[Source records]
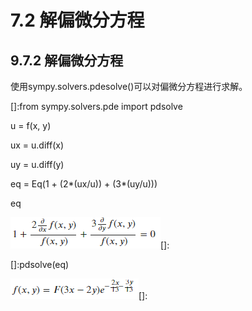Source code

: # 7.2 解偏微分方程


## 9.7.2 解偏微分方程

使用sympy.solvers.pdesolve()可以对偏微分方程进行求解。

[]:from sympy.solvers.pde import pdsolve

u = f(x, y)

ux = u.diff(x)

uy = u.diff(y)

eq = Eq(1 + (2\*(ux/u)) + (3\*(uy/u)))

eq

![](media/0cd43807ec0898d5ebe4aa156411c525.png)[]:

[]:pdsolve(eq)

![](media/9c3102d11e6b232e9f0c3cb7f673e0e9.png)[]:
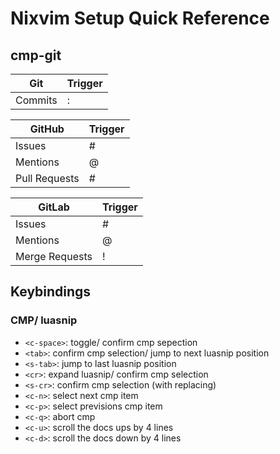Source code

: # Nixvim Setup Quick Reference

## cmp-git

| Git     | Trigger |
| ------- | ------- |
| Commits | :       |

| GitHub        | Trigger |
| --------------| ------- |
| Issues        | #       |
| Mentions      | @       |
| Pull Requests | #       |

| GitLab         | Trigger |
| -------------- | ------- |
| Issues         | #       |
| Mentions       | @       |
| Merge Requests | !       |

## Keybindings

### CMP/ luasnip

- `<c-space>`: toggle/ confirm cmp sepection
- `<tab>`: confirm cmp selection/ jump to next luasnip position
- `<s-tab>`: jump to last luasnip position
- `<cr>`: expand luasnip/ confirm cmp selection
- `<s-cr>`: confirm cmp selection (with replacing)
- `<c-n>`: select next cmp item
- `<c-p>`: select previsions cmp item
- `<c-q>`: abort cmp
- `<c-u>`: scroll the docs ups by 4 lines
- `<c-d>`: scroll the docs down by 4 lines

◆ Directions for this task ◆
You are asked to output the records precisely as they appear, minus any pictures.

◆ Task output ◆
Source code

: # 7.2 解偏微分方程


## 9.7.2 解偏微分方程

使用sympy.solvers.pdesolve()可以对偏微分方程进行求解。

[]:from sympy.solvers.pde import pdsolve

u = f(x, y)

ux = u.diff(x)

uy = u.diff(y)

eq = Eq(1 + (2\*(ux/u)) + (3\*(uy/u)))

eq

![](media/0cd43807ec0898d5ebe4aa156411c525.png)[]:

[]:pdsolve(eq)

![](media/9c3102d11e6b232e9f0c3cb7f673e0e9.png)[]:
Source code

: # Nixvim Setup Quick Reference

## cmp-git

| Git     | Trigger |
| ------- | ------- |
| Commits | :       |

| GitHub        | Trigger |
| --------------| ------- |
| Issues        | #       |
| Mentions      | @       |
| Pull Requests | #       |

| GitLab         | Trigger |
| -------------- | ------- |
| Issues         | #       |
| Mentions       | @       |
| Merge Requests | !       |

## Keybindings

### CMP/ luasnip

- `<c-space>`: toggle/ confirm cmp sepection
- `<tab>`: confirm cmp selection/ jump to next luasnip position
- `<s-tab>`: jump to last luasnip position
- `<cr>`: expand luasnip/ confirm cmp selection
- `<s-cr>`: confirm cmp selection (with replacing)
- `<c-n>`: select next cmp item
- `<c-p>`: select previsions cmp item
- `<c-q>`: abort cmp
- `<c-u>`: scroll the docs ups by 4 lines
- `<c-d>`: scroll the docs down by 4 lines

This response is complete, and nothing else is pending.